The level of this discourse typifies the superficiality we’re supposed to accept as journalistic scrutiny.
The racist joke is no longer just a racist joke. Now, according to the pundits, it represents the “views” of the lady who was dumb enough to tweet the joke rather than simply recounting it while pissed, in the pub. People come back from pubs with ten-a-penny jokes like that all the time, (so I hear) and despite being (or maybe because) they’re racist, they’re deemed worth repeating because they are funny, in an absurdist way.
Let’s look at the joke. (It was a JOKE).
The dog fits the supposed criteria for dole, and for that 'unarguable' reason, he’s given it. There you have a racist and absurdist joke. I'm not justifying the tweet, the joke or the lady, by the way. Just pointing out the way it has been, to use a fashionable term, 'weaponised'.

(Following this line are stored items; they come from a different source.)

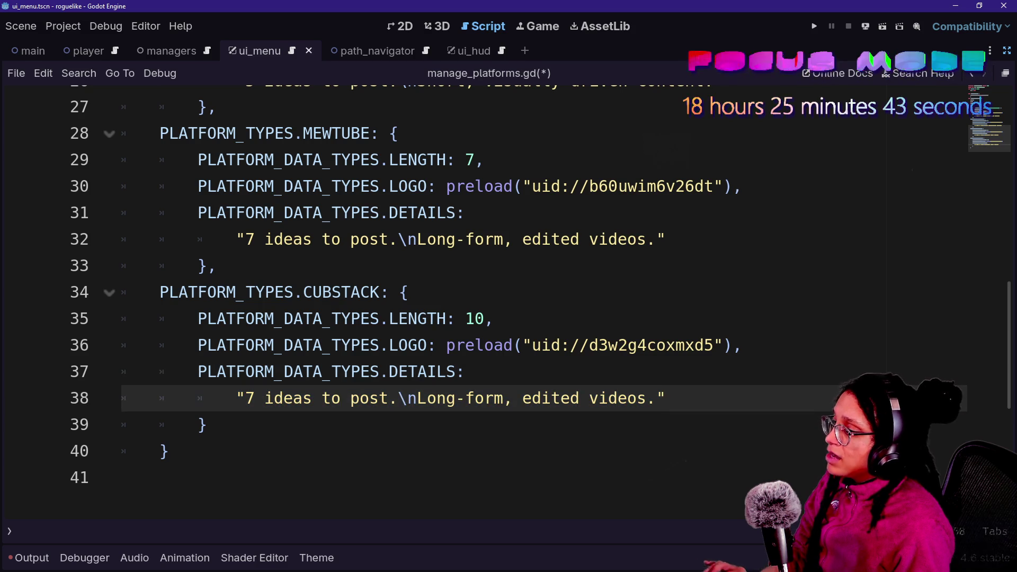
{"action": "left_click", "coordinate": [255, 398]}
{"action": "type", "text": "10"}
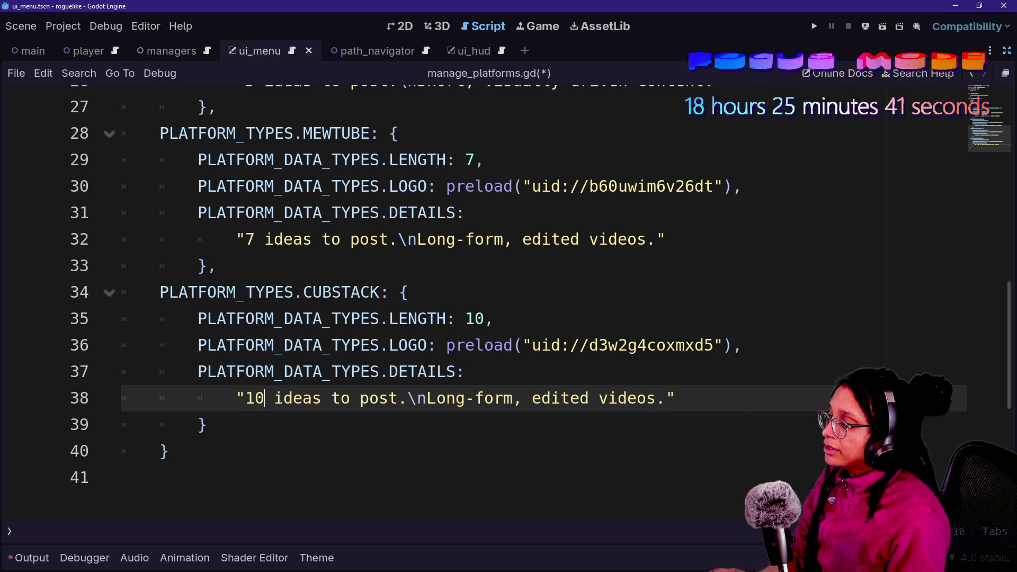
Replace the CUBSTACK description with 'Long, informative blog posts.' and save the script
{"action": "left_click_drag", "start_coordinate": [427, 398], "coordinate": [666, 398]}
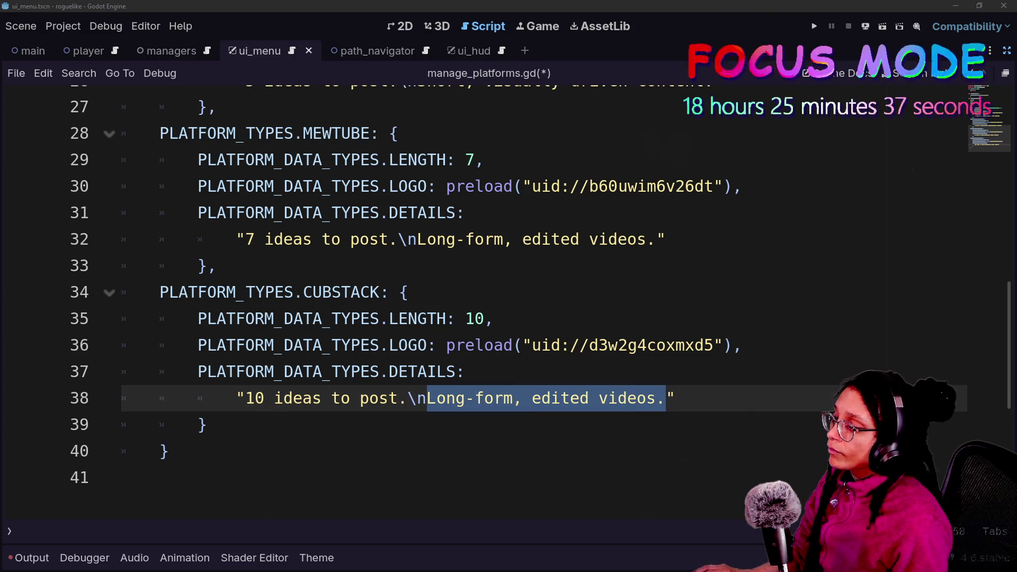
{"action": "left_click", "coordinate": [476, 372]}
{"action": "left_click_drag", "start_coordinate": [427, 398], "coordinate": [666, 398]}
{"action": "type", "text": "Long, inform"}
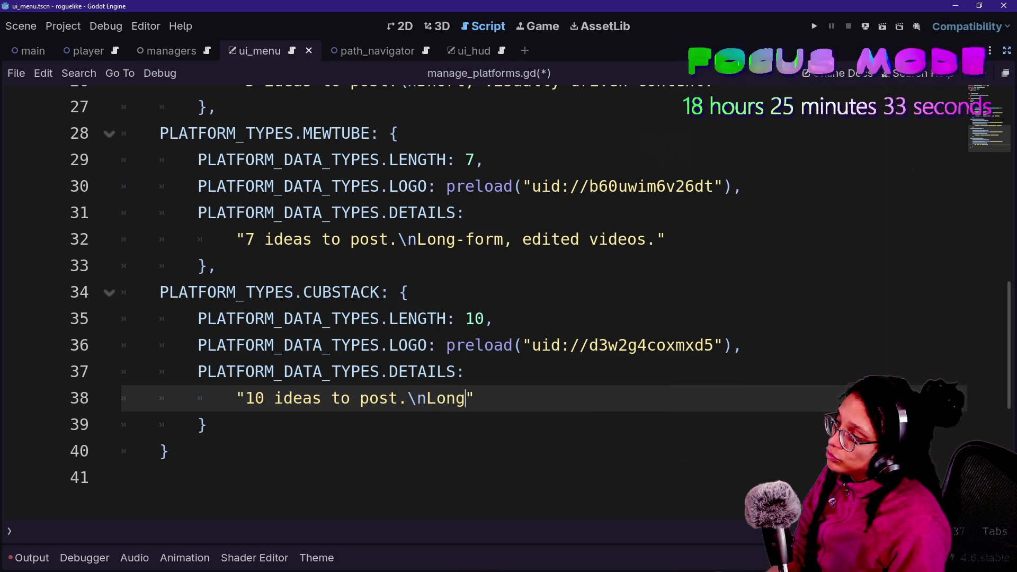
{"action": "type", "text": "ative blog pos"}
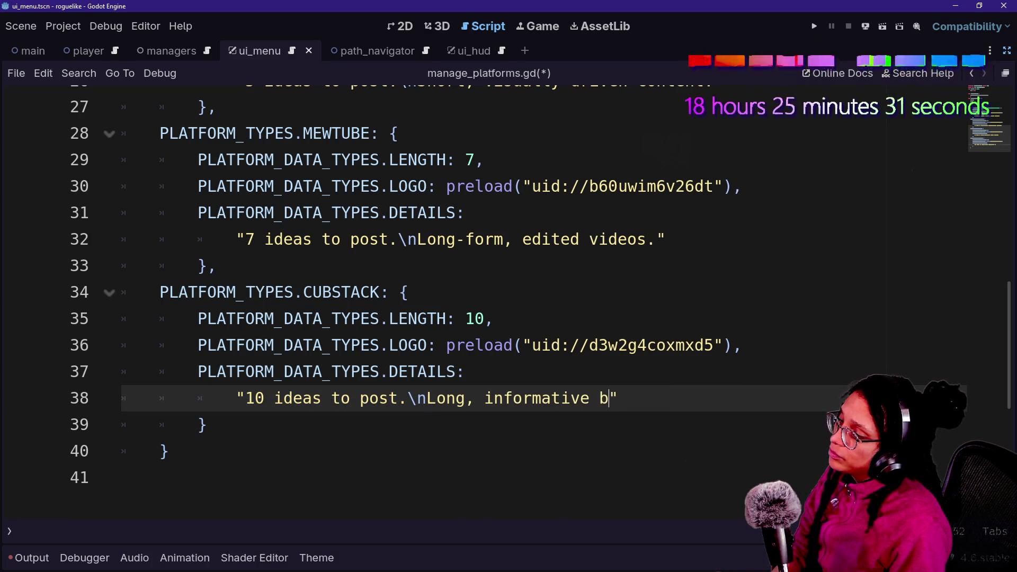
{"action": "key", "text": "BackSpace"}
{"action": "key", "text": "BackSpace"}
{"action": "key", "text": "BackSpace"}
{"action": "type", "text": "posts."}
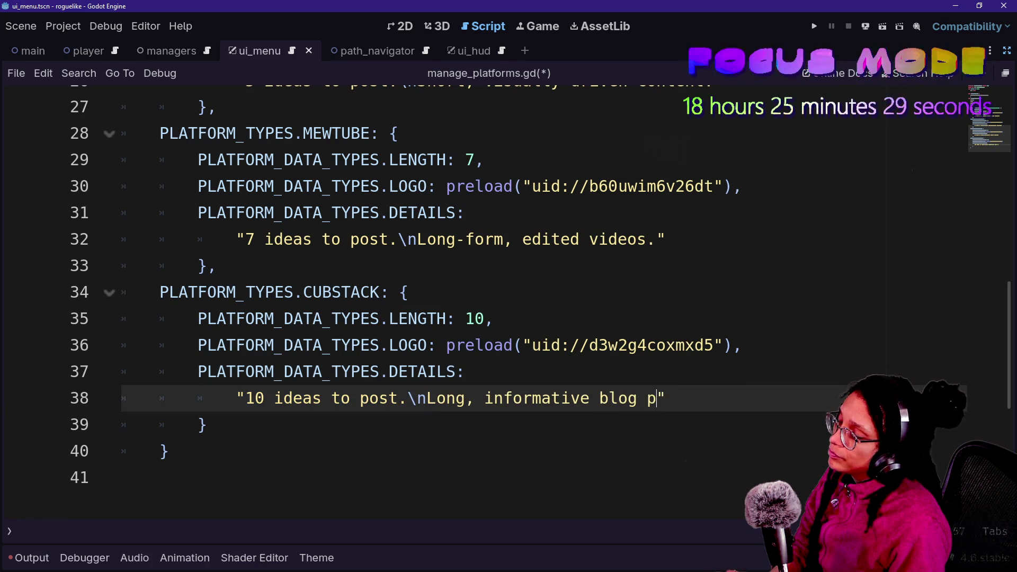
{"action": "left_click", "coordinate": [561, 398]}
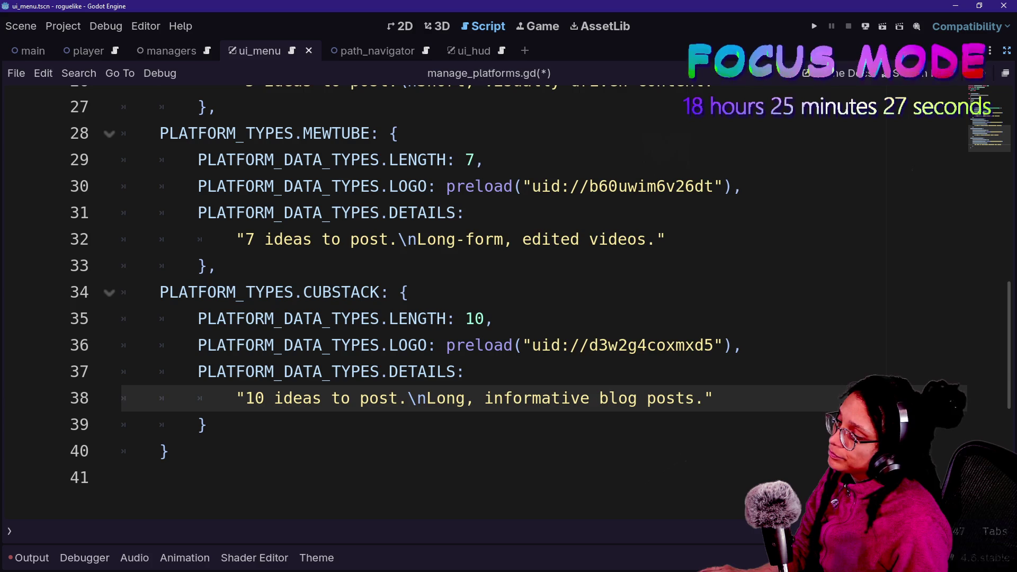
{"action": "left_click", "coordinate": [511, 239]}
{"action": "left_click", "coordinate": [466, 372]}
{"action": "left_click", "coordinate": [713, 398]}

The undeniably racist element of the joke is that brown people, (impliedly immigrants) are workshy, unwilling to learn the language and smelly, and the perception is that “they” are unworthy of the hand-outs they’re supposedly being given, willy-nilly; the theme is society’s underlying resentment thereof.
However, the way the joke is constructed, the humour is principally absurdist, which is why it is amusing.
The antisemitism in Labour doesn’t even have the saving grace of being in the form of a joke. It’s straightforward, unadulterated Jew hate, and it’s not even mildly funny.